READING TEXT:

====================

The secret manager tool hides implementation details, such as where and how the values are stored. On a Windows box, they are stored in %APPDATA%, which is outside of your repository. This is definitely a good thing. You can manage secrets right in Visual Studio. Right-click on the cloudmud.Server project and select Manage User Secrets. This will open a secrets.json file for you to edit. You can then set the values using a copy of the appsettings.json file:

{
  "AzureAd": {
    "Domain": "contoso.onmicrosoft.com",
    "TenantId": "e86c78e2-8bb4-4c41-aefd-918e0565a45e",
    "ClientId": "41451fa7-82d9-4673-8fa5-69eff5a761fd"
  }
}

The secrets overwrite the values in appsettings.json when the service is run (assuming the environment is development). When you press F5 in Visual Studio (or press the run button), you are running using the development environment.

Step 4: Integrate Microsoft.Identity.Web

The Azure Active Directory folks have made it super-easy to integrate the Microsoft Identity Platform into your ASP.NET Core app. Start by adding the Microsoft.Identity.Web NuGet package to your cloudmud.Server project. (I’m going to assume you know how to add NuGet packages to your projects).

To enable the platform, open the Program.cs file in your cloudmud.Server project. Add the following code right above the builder.Services.AddControllersWithViews() line:

builder.Services
    .AddAuthentication(JwtBearerDefaults.AuthenticationScheme)
    .AddMicrosoftIdentityWebApi(builder.Configuration.GetSection("AzureAd"));

This loads the AzureAd configuration (which is combined from the appsettings.json and the secrets manager) and then adds authentication services to the backend service. To actually use this, I need to add authentication and authorization support in the web request pipeline. Still in Program.cs, add the following right below the app.UseRouting() line:

app.UseAuthentication();
app.UseAuthorization();

Note that you must put the UseAuthorization() line BELOW UseRouting().

====================

[Stored data entries]
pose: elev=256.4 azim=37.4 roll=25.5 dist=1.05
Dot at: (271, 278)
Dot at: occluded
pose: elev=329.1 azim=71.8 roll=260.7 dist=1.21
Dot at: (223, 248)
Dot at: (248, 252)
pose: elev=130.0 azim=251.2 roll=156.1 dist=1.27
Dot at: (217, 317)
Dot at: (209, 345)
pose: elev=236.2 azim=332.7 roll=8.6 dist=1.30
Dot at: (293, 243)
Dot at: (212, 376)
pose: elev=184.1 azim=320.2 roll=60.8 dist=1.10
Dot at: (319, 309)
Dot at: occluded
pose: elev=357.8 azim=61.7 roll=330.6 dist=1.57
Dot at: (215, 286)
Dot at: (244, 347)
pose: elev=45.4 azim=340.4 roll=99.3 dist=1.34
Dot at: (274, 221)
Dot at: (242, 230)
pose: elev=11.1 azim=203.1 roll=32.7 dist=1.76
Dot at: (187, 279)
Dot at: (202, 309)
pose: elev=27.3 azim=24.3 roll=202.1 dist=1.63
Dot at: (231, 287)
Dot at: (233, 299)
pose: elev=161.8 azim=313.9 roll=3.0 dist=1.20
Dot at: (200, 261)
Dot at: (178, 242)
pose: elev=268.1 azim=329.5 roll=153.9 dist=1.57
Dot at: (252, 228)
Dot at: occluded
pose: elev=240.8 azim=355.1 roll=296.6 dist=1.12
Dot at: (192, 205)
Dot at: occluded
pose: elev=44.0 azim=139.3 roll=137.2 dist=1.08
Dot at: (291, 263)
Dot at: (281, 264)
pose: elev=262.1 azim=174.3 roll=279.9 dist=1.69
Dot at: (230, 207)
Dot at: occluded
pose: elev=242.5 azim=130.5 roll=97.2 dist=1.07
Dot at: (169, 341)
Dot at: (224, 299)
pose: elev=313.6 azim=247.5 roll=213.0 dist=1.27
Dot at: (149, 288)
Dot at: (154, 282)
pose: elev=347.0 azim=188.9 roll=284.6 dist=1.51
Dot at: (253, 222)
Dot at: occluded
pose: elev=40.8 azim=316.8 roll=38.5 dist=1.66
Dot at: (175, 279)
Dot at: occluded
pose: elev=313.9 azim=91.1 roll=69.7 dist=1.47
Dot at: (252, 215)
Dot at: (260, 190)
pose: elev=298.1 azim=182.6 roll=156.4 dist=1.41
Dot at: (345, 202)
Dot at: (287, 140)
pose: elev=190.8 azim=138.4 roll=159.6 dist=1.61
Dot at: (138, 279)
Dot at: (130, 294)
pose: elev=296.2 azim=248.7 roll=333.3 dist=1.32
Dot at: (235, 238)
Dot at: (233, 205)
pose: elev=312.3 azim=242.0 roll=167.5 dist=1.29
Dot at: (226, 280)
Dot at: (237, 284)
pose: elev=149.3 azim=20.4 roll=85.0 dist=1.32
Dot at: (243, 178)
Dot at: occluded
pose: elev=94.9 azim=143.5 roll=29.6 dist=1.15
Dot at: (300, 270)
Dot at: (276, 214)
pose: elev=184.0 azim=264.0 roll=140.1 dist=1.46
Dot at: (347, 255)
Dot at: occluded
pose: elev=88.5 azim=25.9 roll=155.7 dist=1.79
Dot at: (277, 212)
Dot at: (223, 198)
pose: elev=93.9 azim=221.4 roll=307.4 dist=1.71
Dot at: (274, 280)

====================

SET OF TASKS:
1) For each statement about the setup guide, answer yes or no to say whether it agrees with the text, and quote the words that decide it.
(a) On Windows, the secrets are kept inside your repository.
(b) The authentication code goes right above the builder.Services.AddControllersWithViews() line.
(c) The UseAuthorization() line must be placed above UseRouting().
2) Answer these questions from the setup guide.
(a) After right-clicking the cloudmud.Server project, which option do you select?
(b) Which NuGet package gets added to the cloudmud.Server project?
(c) When do the secrets overwrite the values in appsettings.json?
3) Take the setup guide further, picking up after its last sentence about placing UseAuthorization() below UseRouting().

RESULTS BY TASK:
1)
(a) No: "On a Windows box, they are stored in %APPDATA%, which is outside of your repository."
(b) Yes: "Add the following code right above the builder.Services.AddControllersWithViews() line"
(c) No: "Note that you must put the UseAuthorization() line BELOW UseRouting()."

2)
(a) Manage User Secrets
(b) Microsoft.Identity.Web
(c) When the service is run, assuming the environment is development

3)
Step 5: Add the IHttpContextAccessor service

While I have done enough to enable authentication and authorization, I won’t be able to see who is logged in when I create the controllers and the rest of the application. The “who” that is logged in is stored in the HttpContext. However, HttpContext is not thread-safe, so I need to inject a service that can provide the HttpContext in a thread-safe manner. This is the job of the HttpContextAccessor. The code is a one-liner. In Program.cs (right below the code you added builder.Services.AddAuthentication()... line), add the following:

builder.Services.AddHttpContextAccessor();

I normally simplify the Program.cs as much as possible with the use of extension methods. In this case, I would wrap all the authentication logic in two extension methods - one that operates on IServiceCollection:

builder.AddAuthenticationServices();

Then another that adds the services to the request pipeline:

app.UseAuthenticationServices();

This makes reading the Program.cs a lot easier when the code gets more complex.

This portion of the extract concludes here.